Directed By: John Lasseter
Writer: John Lssseter
Trivia: Pixar's first animation effort following Ed Catmull's and John Lasseter's departure from Industrial Light and Magic's computer division
I conclude my trek through the short films of Pixar animation by taking a look at one of the very first movies the company ever made. Released in 1986, Luxo Jr. was designed to show industry professionals at that year’s SIGGRAPH conference (which is short for Special Interest Group on Graphics and Interactive Techniques) what could be accomplished with some computer software and a little imagination. The resulting film would forever change the face of animation.

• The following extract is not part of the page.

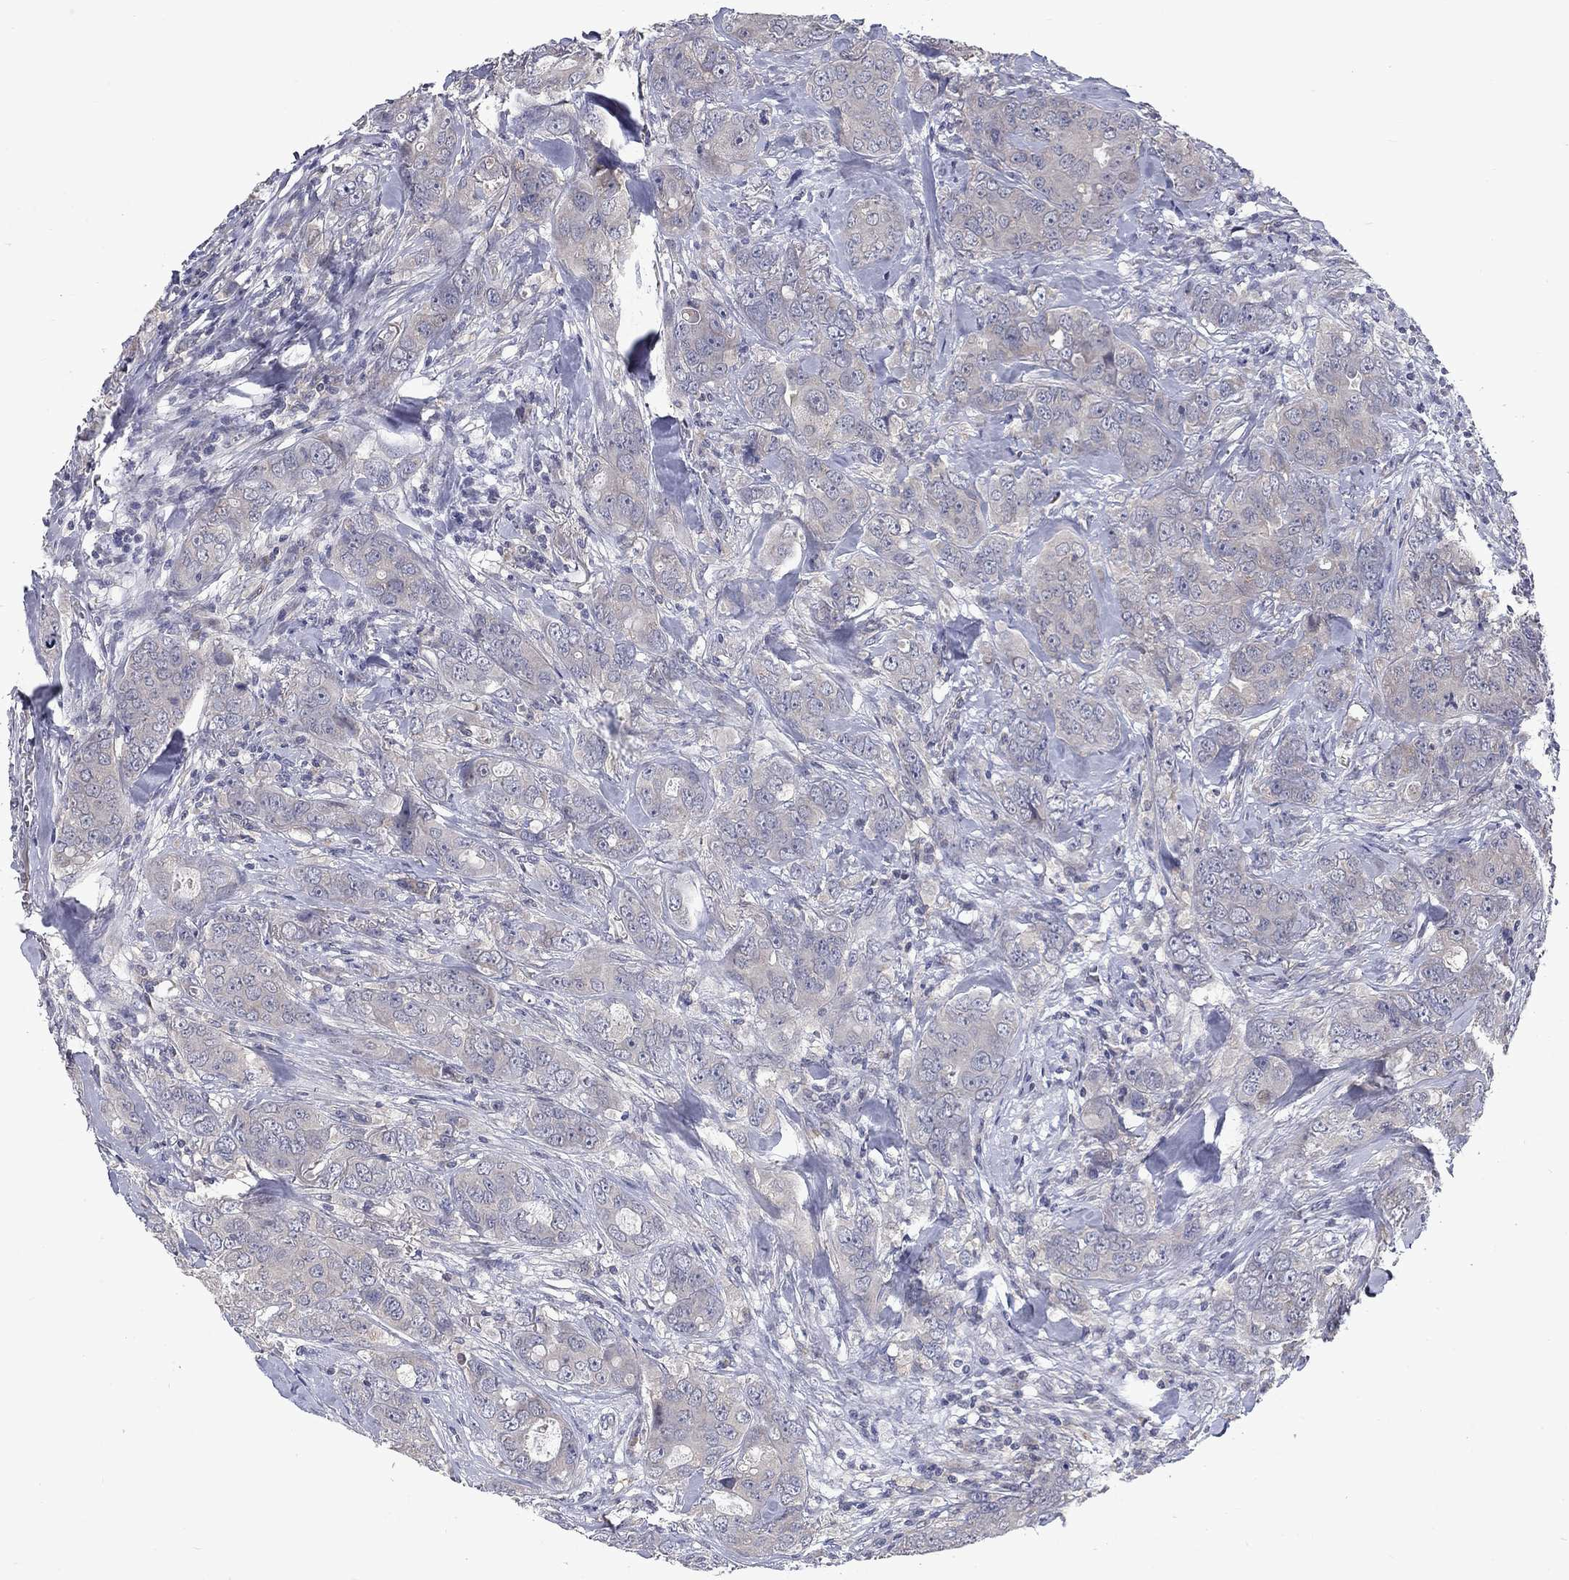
{"staining": {"intensity": "negative", "quantity": "none", "location": "none"}, "tissue": "breast cancer", "cell_type": "Tumor cells", "image_type": "cancer", "snomed": [{"axis": "morphology", "description": "Duct carcinoma"}, {"axis": "topography", "description": "Breast"}], "caption": "A high-resolution photomicrograph shows immunohistochemistry (IHC) staining of intraductal carcinoma (breast), which displays no significant expression in tumor cells. (Brightfield microscopy of DAB (3,3'-diaminobenzidine) IHC at high magnification).", "gene": "FAM3B", "patient": {"sex": "female", "age": 43}}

The story is quite basic. A desk lamp, sitting contently by itself, is surprised to see a small inflatable ball rolling its way. After the lamp nudges it back in the direction it came from, the ball once again appears, at which point a smaller lamp hops into view, presumably the son of the larger lamp. A little horseplay ensues, and the smaller lamp (named Luxo Jr.) jumps on top of the ball, which, as a result, deflates instantly. The larger lamp (likely its father, Luxo Sr) chastises the smaller lamp for destroying the ball, causing the smaller lamp to sheepishly hop away. A few seconds later, an even bigger ball rolls into view, and the exasperated larger lamp shakes its head (er.. shade) in disbelief.
That’s Luxo Jr. in a nutshell. Like I said, there isn’t much to the story. Even the background is basic (black), and never once does the virtual “camera” move or cut away from its initial set-up (at all times, our attention is focused on the larger lamp). You really can’t get much simpler than that, can you? Of course, what the film does do is give its two central characters their own distinct personalities, and then, without words, has them interact with one another. Again, nothing new; Disney had been doing this sort of thing for years. Only now, it was a computer program that brought these characters to life, and not an animator’s pencil.
This tidbit of trivia may not seem all that special today, seeing as most modern animated features are at least partially produced inside a computer. But it so impressed the crowd at the SIGGRAPH conference that they gave this humble little film a standing ovation. What’s more, the lamp has since become a key component of Pixar’s corporate logo (replacing the “I” in Pixar), and was the first computer-generated movie ever nominated for an Academy Award for Best Animated Short (a few years later, Pixar’s Tin Toy would become the first CGI short to win that award). In fact, Luxo Jr. has even been deemed culturally significant by the Library of Congress, and is now preserved forever in the National Film Registry.
Not bad for a 2-minute flick about a couple of lamps, huh?